By the following February, Daniel was dead and his “dearly beloved wife” was in jail, accused of murdering him. A second suspect named John Andrews was also in jail but the alleged mastermind of the crime — Rachel’s father, Laban Oakley — had escaped from jail and was on the run.
South Carolina Gov. Paul Hamilton issued the following proclamation on Feb. 19, 1805:
State of So. Carolina. By His Excellency
Paul Hamilton Governor & Commander
in Chief in & over the State aforesaid.
A Proclamation. Whereas I have received
information that Daniel Doughty late
of the District of Pendleton has been
most barberously and wickedly destroyed
by his wife Rachel, his step-father Laban
Oakley, a certain John Andrews who dis
regarding all social, moral, & religious ties
did most treacherously & cruelly combine
and conspire together and did infuse
into the drink, food and medicine of the
said Daniel Doughty repeated doses
of ratsbane or arsenic of the effects of
which after the most excruting tortures
& lamentable suffering the said Daniel
Doughty did at last die. And whereas the
said Rachel the wife of the said Daniel
Doughty and the said John Andrews
have both been committed to Gaol
under strong evidence of their guilt
but Laban Oakley the step-father as above
said who is believed to have been the first
mover of this wicked conspiracy has
fled & eludes the pursuit of justice. There
fore I deem it proper to issue this my
Proclamation hereby offering a re
ward of $400 to any person or persons
who will apprehend & deliver to the cus
tody of the Sheriff of the District in
this State the said Laban Oakley to be paid
on his being convicted of the said offence.

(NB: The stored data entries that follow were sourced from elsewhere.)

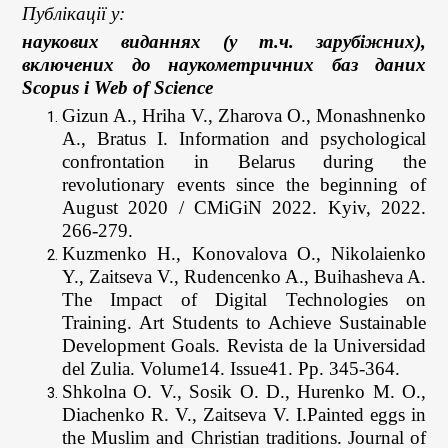
Публікації у:
наукових виданнях (у т.ч. зарубіжних),
включених до наукометричних баз даних
Scopus і Web of Science
Gizun A., Hriha V., Zharova O., Monashnenko
A., Bratus I. Information and psychological
confrontation in Belarus during the
revolutionary events since the beginning of
August 2020 / CMiGiN 2022. Kyiv, 2022.
266-279.
Kuzmenko H., Konovalova O., Nikolaienko
Y., Zaitseva V., Rudencenko A., Buihasheva A.
The Impact of Digital Technologies on
Training. Art Students to Achieve Sustainable
Development Goals. Revista de la Universidad
del Zulia. Volume14. Issue41. Pр. 345-364.
Shkolna O. V., Sosik O. D., Hurenko M. O.,
Diachenko R. V., Zaitseva V. I.Painted eggs in
the Muslim and Christian traditions. Journal of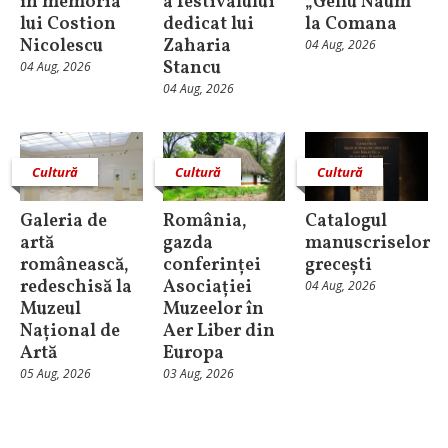
în memoria
a festivalului
„Gellu Naum”
lui Costion
dedicat lui
la Comana
Nicolescu
Zaharia
04 Aug, 2026
Stancu
04 Aug, 2026
04 Aug, 2026
Cultură
Cultură
Cultură
Galeria de
România,
Catalogul
artă
gazda
manuscriselor
românească,
conferinței
grecești
redeschisă la
Asociației
04 Aug, 2026
Muzeul
Muzeelor în
Național de
Aer Liber din
Artă
Europa
05 Aug, 2026
03 Aug, 2026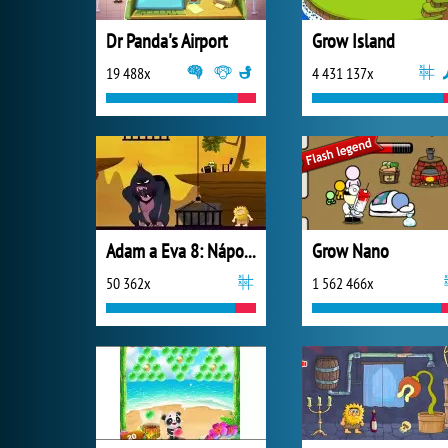
Dr Panda's Airport
Grow Island
19 488x
4 431 137x
Adam a Eva 8: Nápoj lásky
Grow Nano
50 362x
1 562 466x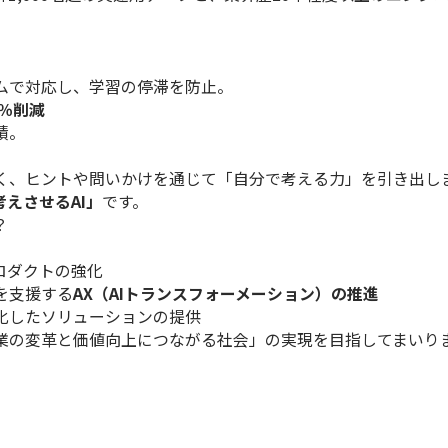
ムで対応し、学習の停滞を防止。
5％削減
績。
く、ヒントや問いかけを通じて「自分で考える力」を引き出しま
考えさせるAI」
です。
？
ロダクトの強化
を支援する
AX（AIトランスフォーメーション）の推進
化したソリューションの提供
業の変革と価値向上につながる社会」の実現を目指してまいり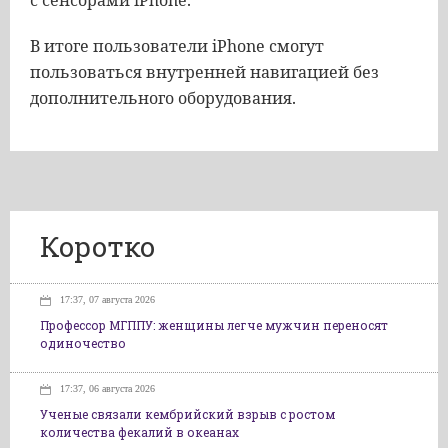
с сенсорами iPhone.
В итоге пользователи iPhone смогут
пользоваться внутренней навигацией без
дополнительного оборудования.
Коротко
17:37, 07 августа 2026
Профессор МГППУ: женщины легче мужчин переносят
одиночество
17:37, 06 августа 2026
Ученые связали кембрийский взрыв с ростом
количества фекалий в океанах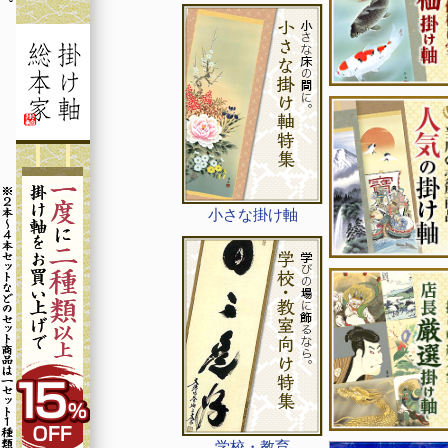
小さな掛け軸
学校・教育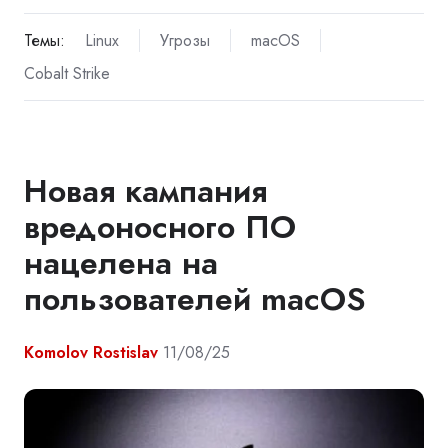
Темы:
Linux
Угрозы
macOS
Cobalt Strike
Новая кампания
вредоносного ПО
нацелена на
пользователей macOS
Komolov Rostislav
11/08/25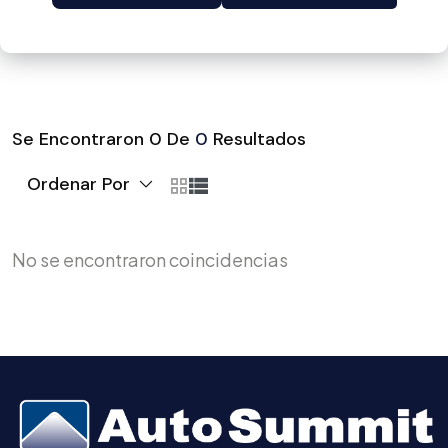
Se Encontraron
0
De
0
Resultados
Ordenar Por
No se encontraron coincidencias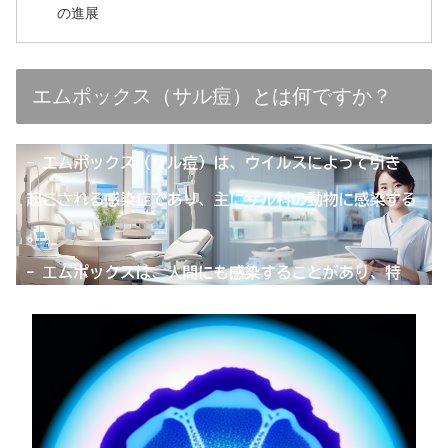
の進展
エムポックス（サル痘）とは何ですか？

And I hereby most earnestly call upon
& require all officers civil & military and
all other friends to the peace safety and
happiness of the Community to the
aiding & assisting to the utmost of their
power in apprehending & bringing to
answer with his accomplices to the
Laws the said Laban Oakley to the end
that this dreadful & wicked outrage on humanity
may be followed by the punishment
which is due to it and an example
made which may deter others from
the perpetration of crimes of a nature
so flagritious & detestable. Given under
my hand and with the seal of the State this
19th day of February A.D. 1805 and of
American Independence the 29th.
Paul (L.M.S.) Hamilton. By
the Governor Daniel Huges Secretary
of State. Recorded 19th February 1805.
A document from Gov. Hamilton dated Dec. 13, 1805, indicates that $400 had been paid “for apprehending Laban Oakley, a murderer under Proclamation who broke Gaol and fled in Tennessee.”

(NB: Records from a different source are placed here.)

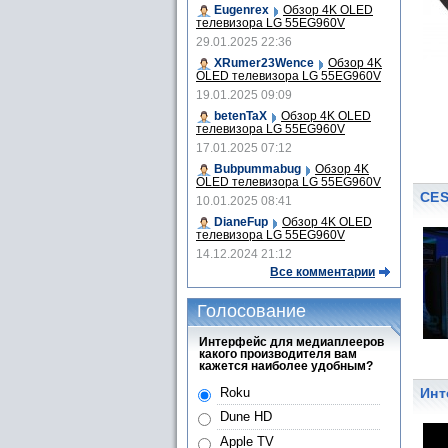
Eugenrex
Обзор 4K OLED
телевизора LG 55EG960V
29.01.2025 22:36
XRumer23Wence
Обзор 4K
OLED телевизора LG 55EG960V
19.01.2025 09:09
betenTaX
Обзор 4K OLED
телевизора LG 55EG960V
17.01.2025 07:12
Bubpummabug
Обзор 4K
OLED телевизора LG 55EG960V
CES
10.01.2025 08:41
DianeFup
Обзор 4K OLED
телевизора LG 55EG960V
14.12.2024 21:12
Все комментарии
Голосование
Интерфейс для медиаплееров
какого производителя вам
кажется наиболее удобным?
Roku
Инт
Dune HD
Apple TV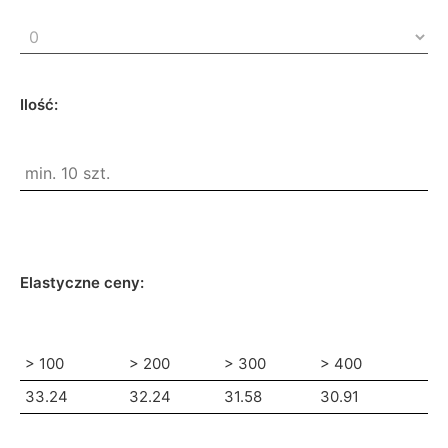
Ilość:
Elastyczne ceny:
> 100
> 200
> 300
> 400
33.24
32.24
31.58
30.91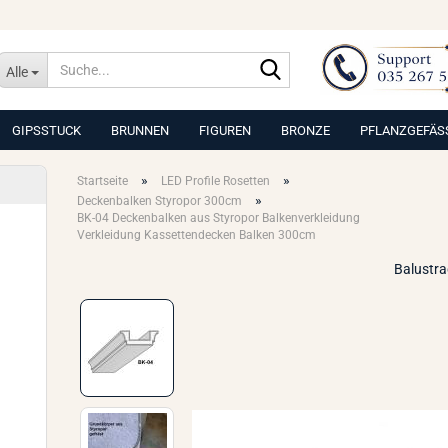
Suche...
Alle
GIPSSTUCK
BRUNNEN
FIGUREN
BRONZE
PFLANZGEFÄS
»
»
Startseite
LED Profile Rosetten
»
Deckenbalken Styropor 300cm
BK-04 Deckenbalken aus Styropor Balkenverkleidung
Verkleidung Kassettendecken Balken 300cm
Balustr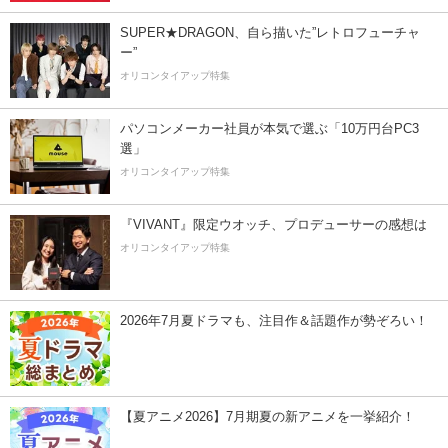
SUPER★DRAGON、自ら描いた”レトロフューチャ
ー”
オリコンタイアップ特集
パソコンメーカー社員が本気で選ぶ「10万円台PC3
選」
オリコンタイアップ特集
『VIVANT』限定ウオッチ、プロデューサーの感想は
オリコンタイアップ特集
2026年7月夏ドラマも、注目作＆話題作が勢ぞろい！
【夏アニメ2026】7月期夏の新アニメを一挙紹介！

After the death of Daniel Doughty, his sons went to live with their grandfather, and Laban Doughty’s first name was changed to Daniel. By 1820 this Doughty family had moved from the Pendleton District to the area around Tuscaloosa, Ala. Several of them are buried at Big Creek Cemetery. (My grandparents would meet, almost a century later, when Virgie Doughty wrote a letter to Arley Hughes, on behalf of her father, James Harvey Doughty, inviting him to apply for a job as a school teacher in Pickens County, Ala.)
According to sources I found online, Daniel Doughty the younger (the murdered Daniel’s son) later changed the spelling of his last name to “Doty.” Why he did this, I don’t know, but it may have been an attempt on his part to stake a claim of descent from the Mayflower passenger Edward Doty.
He ultimately settled in Mississippi, where some say the community of Doty Springs was named after him.